TOKYO: Arshad Nadeem had fallen short of the qualifying mark with his first throw of the javelin at the Olympic Stadium on Wednesday.
A throw over 83.50 metres would’ve seen him become the first track and field athlete from Pakistan to qualify for a final at the Olympics but Arshad could only get to 78.50.
Perhaps, he was only warming up. Perhaps, it was the nerves. After all, it was the first Games for Arshad, who is the country’s first track and field athlete to qualify directly to the Olympics.
Arshad regrouped. The 24-year-old looked more assured as he went for his second throw. And with it, he made history.
The run-up was steady, before the stutter as he prepared to launch the javelin. Then came a loud roar, which echoed around the empty venue, as he released it.
As it went past 85 metres circle — 85.16 to be precise — his coach, Fayyaz Hussain Bokhari jumped out of his seat to applaud. It saw him win his qualifying Group ‘B’ ahead of Czech Jakub Vadlejch (84.93m) and Germany’s Julius Weber (84.41m).
Arshad raised his arms and let out a roar of joy. He knew he’d made to the Saturday’s final, where he will look to win Pakistan’s first athletics medal at the Games, and a first medal in any sport since 1992.

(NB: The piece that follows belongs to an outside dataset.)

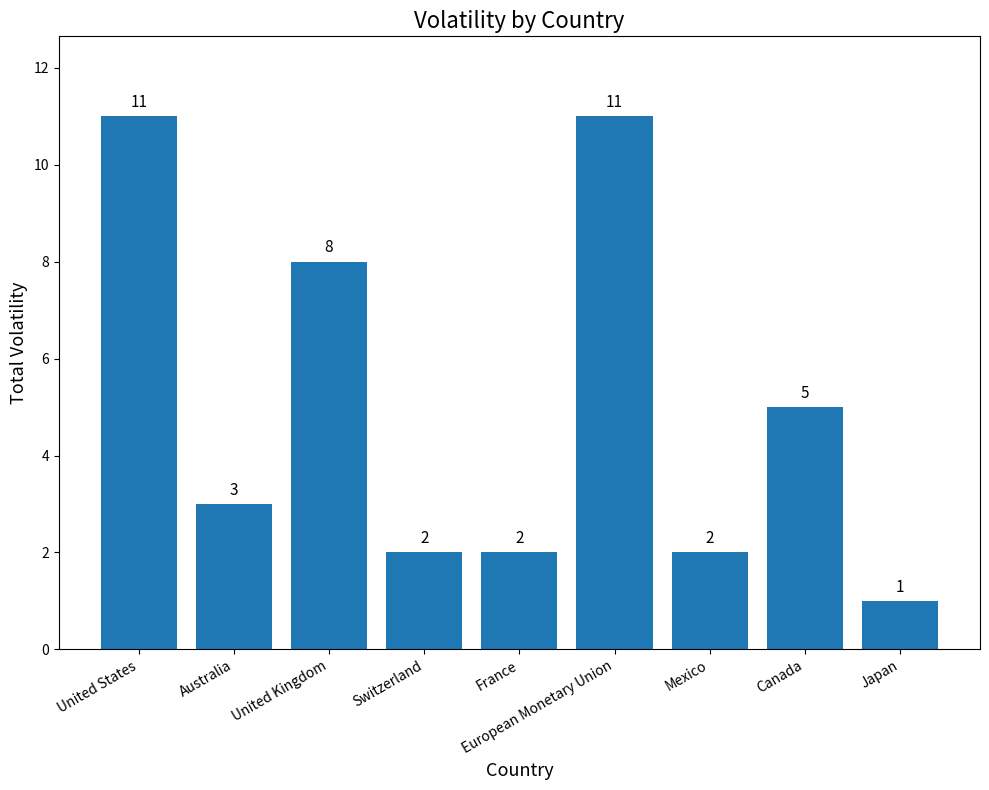

What is the label of the 1st bar from the right?

Japan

“I’m thankful to the Almighty, thankful to the nation which prayed for me,” Arshad said afterwards. “I’ve worked really hard for this moment and I’d request for more prayers so that I can raise the country’s flag at the final.”
In the final, Arshad will come up against Commonwealth champion Neeraj Chopra of India, who took gold ahead of him at the Asian Games in 2018.
Chopra went through to the final with his first throw of the morning at 86.65m to top qualifying Group ‘A’.
“I am at my first Olympic Games, and I feel very good. In warm-up my performance wasn’t so good, but then [in the qualifying round] my first throw had a good angle, and was a perfect throw,” Chopra said after his performance.
World leader Johannes Vetter of Germany also advanced, struggling in his first two throws before crossing the automatic qualification mark with a 85.64m final throw.
They will be joined by Finland’s Lassi Eteltalo, whose first attempt of 84.50m, a season’s best, granted him passage to the medal round.
The 2012 Olympic champion and bronze medallist five years ago in Rio, Keshorn Walcott of Trinidad and Tobago failed to advance, as he fell short with a throw of 79.33m.
Taiwan’s Cheng Chao-tsun, one of only 20 javelin throwers in history to crack the 90-metre barrier, also fell short in his bid to reach the final along with Kenyan former world champion Julius Yego.